╭──

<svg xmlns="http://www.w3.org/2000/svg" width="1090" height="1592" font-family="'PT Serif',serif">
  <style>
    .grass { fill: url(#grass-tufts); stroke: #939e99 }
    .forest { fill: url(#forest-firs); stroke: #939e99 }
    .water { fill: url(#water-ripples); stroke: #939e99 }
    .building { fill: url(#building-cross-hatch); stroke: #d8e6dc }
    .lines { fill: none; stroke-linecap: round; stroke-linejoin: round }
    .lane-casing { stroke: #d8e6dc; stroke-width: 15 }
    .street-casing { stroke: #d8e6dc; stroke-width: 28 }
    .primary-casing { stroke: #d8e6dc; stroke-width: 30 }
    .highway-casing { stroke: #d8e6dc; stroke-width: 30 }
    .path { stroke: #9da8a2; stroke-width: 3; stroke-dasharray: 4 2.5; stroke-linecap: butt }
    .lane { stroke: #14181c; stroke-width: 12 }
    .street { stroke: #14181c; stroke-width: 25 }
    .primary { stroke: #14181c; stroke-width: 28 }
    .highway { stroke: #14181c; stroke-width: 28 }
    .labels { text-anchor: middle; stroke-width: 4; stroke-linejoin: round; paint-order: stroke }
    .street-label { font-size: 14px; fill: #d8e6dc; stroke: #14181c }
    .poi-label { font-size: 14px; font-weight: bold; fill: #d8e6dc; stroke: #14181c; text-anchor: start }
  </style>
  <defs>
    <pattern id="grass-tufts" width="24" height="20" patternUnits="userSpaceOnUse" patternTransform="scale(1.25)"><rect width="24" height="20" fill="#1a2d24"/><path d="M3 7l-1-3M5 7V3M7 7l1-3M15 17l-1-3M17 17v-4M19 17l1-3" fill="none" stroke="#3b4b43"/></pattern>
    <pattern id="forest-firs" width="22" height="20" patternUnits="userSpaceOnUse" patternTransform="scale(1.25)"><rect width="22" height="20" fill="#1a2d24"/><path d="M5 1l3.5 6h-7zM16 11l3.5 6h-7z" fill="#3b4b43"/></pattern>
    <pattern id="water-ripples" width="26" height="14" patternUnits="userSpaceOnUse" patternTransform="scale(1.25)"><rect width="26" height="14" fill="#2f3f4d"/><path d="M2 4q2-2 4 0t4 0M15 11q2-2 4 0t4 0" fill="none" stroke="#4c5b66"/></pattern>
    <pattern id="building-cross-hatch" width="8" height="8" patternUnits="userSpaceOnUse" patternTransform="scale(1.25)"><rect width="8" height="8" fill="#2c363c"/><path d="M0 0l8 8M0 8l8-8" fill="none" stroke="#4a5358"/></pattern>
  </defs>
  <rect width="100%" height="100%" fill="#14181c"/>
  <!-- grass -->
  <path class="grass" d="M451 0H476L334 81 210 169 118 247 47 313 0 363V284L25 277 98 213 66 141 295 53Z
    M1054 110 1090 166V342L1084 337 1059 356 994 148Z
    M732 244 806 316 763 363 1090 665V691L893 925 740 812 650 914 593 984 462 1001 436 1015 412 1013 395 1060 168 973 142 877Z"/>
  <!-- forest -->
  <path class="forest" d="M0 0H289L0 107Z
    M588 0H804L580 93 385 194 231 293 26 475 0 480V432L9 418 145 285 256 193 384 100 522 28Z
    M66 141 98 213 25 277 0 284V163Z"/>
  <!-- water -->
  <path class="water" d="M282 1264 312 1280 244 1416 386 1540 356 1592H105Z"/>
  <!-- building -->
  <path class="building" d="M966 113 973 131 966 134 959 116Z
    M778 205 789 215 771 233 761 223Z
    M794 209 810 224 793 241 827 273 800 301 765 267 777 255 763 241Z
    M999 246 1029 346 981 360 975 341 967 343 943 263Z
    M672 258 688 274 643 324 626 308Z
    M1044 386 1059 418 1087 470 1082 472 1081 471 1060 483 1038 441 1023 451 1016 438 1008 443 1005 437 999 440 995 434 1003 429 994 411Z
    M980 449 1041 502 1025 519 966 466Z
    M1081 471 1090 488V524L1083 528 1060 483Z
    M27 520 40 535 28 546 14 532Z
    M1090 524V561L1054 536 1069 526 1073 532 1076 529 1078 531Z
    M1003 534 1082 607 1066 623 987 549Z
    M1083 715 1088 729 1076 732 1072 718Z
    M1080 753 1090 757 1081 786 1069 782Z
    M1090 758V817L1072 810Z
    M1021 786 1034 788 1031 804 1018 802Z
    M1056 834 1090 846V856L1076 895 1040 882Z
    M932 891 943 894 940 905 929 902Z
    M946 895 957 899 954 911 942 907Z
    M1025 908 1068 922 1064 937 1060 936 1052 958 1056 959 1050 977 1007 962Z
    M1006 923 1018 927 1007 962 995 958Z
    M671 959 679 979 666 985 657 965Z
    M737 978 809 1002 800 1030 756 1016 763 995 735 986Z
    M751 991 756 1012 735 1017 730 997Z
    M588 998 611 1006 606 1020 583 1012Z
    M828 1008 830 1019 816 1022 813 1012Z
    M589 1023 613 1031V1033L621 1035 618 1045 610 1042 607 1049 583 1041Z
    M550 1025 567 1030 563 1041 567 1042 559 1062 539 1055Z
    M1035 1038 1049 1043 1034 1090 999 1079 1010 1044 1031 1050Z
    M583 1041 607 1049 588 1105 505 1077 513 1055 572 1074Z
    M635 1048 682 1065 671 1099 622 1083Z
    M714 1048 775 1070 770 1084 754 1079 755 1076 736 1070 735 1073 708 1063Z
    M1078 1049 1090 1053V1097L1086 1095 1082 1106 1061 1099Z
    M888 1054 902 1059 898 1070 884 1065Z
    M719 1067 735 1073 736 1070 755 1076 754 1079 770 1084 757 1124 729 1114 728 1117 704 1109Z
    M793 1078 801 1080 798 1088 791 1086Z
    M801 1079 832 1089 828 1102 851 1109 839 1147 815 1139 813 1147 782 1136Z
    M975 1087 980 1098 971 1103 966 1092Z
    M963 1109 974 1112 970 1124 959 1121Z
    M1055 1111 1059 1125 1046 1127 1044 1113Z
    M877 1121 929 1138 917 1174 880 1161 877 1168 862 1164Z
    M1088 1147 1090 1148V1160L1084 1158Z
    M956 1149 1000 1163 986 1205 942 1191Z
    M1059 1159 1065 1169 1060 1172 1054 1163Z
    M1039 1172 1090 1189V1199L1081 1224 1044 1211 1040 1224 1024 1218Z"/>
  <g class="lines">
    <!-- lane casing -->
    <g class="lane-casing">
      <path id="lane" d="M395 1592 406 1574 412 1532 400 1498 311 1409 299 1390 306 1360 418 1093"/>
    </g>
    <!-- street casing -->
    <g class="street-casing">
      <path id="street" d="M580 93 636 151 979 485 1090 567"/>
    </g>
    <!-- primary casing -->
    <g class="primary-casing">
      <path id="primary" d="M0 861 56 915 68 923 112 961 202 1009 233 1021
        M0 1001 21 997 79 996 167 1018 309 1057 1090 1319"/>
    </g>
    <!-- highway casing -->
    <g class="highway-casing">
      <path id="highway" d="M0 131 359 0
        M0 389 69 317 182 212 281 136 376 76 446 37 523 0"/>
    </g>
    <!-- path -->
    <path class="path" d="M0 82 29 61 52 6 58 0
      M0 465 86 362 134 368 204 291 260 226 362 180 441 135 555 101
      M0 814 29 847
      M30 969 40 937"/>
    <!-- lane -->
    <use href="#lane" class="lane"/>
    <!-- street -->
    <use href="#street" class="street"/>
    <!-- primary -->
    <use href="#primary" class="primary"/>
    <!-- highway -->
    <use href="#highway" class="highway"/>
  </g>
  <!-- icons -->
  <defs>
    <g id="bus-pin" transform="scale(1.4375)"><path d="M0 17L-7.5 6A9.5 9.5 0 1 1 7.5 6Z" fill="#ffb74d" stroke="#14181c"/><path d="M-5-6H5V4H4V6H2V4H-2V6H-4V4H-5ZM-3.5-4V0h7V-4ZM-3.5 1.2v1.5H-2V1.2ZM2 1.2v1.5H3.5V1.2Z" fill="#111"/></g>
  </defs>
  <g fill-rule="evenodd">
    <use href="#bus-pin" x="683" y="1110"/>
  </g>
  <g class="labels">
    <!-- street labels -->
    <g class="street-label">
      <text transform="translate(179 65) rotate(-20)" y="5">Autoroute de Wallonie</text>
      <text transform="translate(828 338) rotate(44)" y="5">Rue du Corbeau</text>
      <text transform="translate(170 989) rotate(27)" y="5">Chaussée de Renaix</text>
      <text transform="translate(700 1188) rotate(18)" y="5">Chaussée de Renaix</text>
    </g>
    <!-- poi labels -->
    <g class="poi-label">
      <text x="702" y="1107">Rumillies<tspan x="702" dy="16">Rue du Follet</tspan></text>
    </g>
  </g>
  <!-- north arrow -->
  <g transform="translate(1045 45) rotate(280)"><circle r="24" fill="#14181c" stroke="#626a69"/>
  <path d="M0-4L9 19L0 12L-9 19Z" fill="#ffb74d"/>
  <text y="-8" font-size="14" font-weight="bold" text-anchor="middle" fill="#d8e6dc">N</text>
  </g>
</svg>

╰──

TASK DETAILS: Please copy each line of the entries in which the word "lines" shows up.

SOLUTION FOR THIS TASK:
    .lines { fill: none; stroke-linecap: round; stroke-linejoin: round }
  <g class="lines">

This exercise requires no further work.